▶ **Dataset records**
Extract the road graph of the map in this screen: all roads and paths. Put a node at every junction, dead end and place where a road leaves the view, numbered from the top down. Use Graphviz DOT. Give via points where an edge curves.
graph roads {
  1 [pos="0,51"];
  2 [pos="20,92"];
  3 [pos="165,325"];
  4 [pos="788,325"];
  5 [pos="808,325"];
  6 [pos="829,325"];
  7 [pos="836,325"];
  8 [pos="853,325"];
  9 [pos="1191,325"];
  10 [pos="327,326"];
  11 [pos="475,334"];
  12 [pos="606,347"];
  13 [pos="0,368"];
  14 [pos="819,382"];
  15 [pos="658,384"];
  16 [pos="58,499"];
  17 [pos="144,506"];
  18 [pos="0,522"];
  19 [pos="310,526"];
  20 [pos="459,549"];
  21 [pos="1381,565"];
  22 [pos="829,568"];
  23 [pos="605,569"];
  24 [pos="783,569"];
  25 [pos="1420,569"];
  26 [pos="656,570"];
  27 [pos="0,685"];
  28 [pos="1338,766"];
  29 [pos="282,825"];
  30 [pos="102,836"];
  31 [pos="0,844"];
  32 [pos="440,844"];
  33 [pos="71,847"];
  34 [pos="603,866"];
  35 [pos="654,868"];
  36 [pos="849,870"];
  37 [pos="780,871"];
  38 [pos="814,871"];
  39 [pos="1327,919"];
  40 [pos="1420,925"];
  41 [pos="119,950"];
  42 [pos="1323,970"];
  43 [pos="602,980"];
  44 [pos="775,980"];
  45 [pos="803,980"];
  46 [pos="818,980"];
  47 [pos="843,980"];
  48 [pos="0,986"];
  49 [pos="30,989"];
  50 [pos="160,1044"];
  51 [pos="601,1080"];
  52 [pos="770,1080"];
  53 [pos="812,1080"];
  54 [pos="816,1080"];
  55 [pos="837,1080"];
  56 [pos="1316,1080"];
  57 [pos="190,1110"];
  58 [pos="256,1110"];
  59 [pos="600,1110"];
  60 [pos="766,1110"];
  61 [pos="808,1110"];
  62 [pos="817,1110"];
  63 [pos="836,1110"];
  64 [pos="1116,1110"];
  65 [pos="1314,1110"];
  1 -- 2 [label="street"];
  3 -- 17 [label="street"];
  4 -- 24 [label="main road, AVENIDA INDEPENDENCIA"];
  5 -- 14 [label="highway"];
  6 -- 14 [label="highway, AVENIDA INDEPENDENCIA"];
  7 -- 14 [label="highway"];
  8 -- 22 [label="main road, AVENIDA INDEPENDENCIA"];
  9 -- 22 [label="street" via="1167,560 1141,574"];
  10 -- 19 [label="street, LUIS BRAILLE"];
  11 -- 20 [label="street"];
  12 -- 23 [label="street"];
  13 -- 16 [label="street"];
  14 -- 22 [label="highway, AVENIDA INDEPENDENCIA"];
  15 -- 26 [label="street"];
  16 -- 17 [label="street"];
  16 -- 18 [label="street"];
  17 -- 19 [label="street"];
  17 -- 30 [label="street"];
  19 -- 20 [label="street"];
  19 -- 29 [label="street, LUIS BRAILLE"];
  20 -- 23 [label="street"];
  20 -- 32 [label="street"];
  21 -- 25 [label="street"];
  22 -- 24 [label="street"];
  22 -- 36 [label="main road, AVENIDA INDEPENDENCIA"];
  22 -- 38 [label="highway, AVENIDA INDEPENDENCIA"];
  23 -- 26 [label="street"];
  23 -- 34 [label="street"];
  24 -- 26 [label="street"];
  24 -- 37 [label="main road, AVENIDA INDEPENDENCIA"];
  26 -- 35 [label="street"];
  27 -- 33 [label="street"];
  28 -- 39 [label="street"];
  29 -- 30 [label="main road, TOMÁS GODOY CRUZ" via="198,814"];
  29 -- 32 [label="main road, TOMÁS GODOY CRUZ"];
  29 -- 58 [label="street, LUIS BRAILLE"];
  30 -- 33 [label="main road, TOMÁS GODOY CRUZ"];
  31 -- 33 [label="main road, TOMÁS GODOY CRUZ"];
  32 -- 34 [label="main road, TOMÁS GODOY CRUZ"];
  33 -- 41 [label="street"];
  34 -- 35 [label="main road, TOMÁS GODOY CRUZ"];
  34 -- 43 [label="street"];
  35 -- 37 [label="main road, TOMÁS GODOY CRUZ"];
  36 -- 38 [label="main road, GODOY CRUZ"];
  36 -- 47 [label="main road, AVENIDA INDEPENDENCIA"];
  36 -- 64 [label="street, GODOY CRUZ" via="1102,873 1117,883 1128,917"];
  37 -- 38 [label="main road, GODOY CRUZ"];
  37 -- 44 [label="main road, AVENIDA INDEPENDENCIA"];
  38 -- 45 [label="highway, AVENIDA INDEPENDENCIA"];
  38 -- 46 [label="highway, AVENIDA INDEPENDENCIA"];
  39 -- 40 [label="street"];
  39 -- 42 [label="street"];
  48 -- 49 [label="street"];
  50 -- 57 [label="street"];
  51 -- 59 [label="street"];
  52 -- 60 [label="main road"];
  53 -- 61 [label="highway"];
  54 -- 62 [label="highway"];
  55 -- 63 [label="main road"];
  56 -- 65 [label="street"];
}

▶ **What you will do**
Pull every line containing the word "CRUZ" out of the listing.

▶ **Result below**
  29 -- 30 [label="main road, TOMÁS GODOY CRUZ" via="198,814"];
  29 -- 32 [label="main road, TOMÁS GODOY CRUZ"];
  30 -- 33 [label="main road, TOMÁS GODOY CRUZ"];
  31 -- 33 [label="main road, TOMÁS GODOY CRUZ"];
  32 -- 34 [label="main road, TOMÁS GODOY CRUZ"];
  34 -- 35 [label="main road, TOMÁS GODOY CRUZ"];
  35 -- 37 [label="main road, TOMÁS GODOY CRUZ"];
  36 -- 38 [label="main road, GODOY CRUZ"];
  36 -- 64 [label="street, GODOY CRUZ" via="1102,873 1117,883 1128,917"];
  37 -- 38 [label="main road, GODOY CRUZ"];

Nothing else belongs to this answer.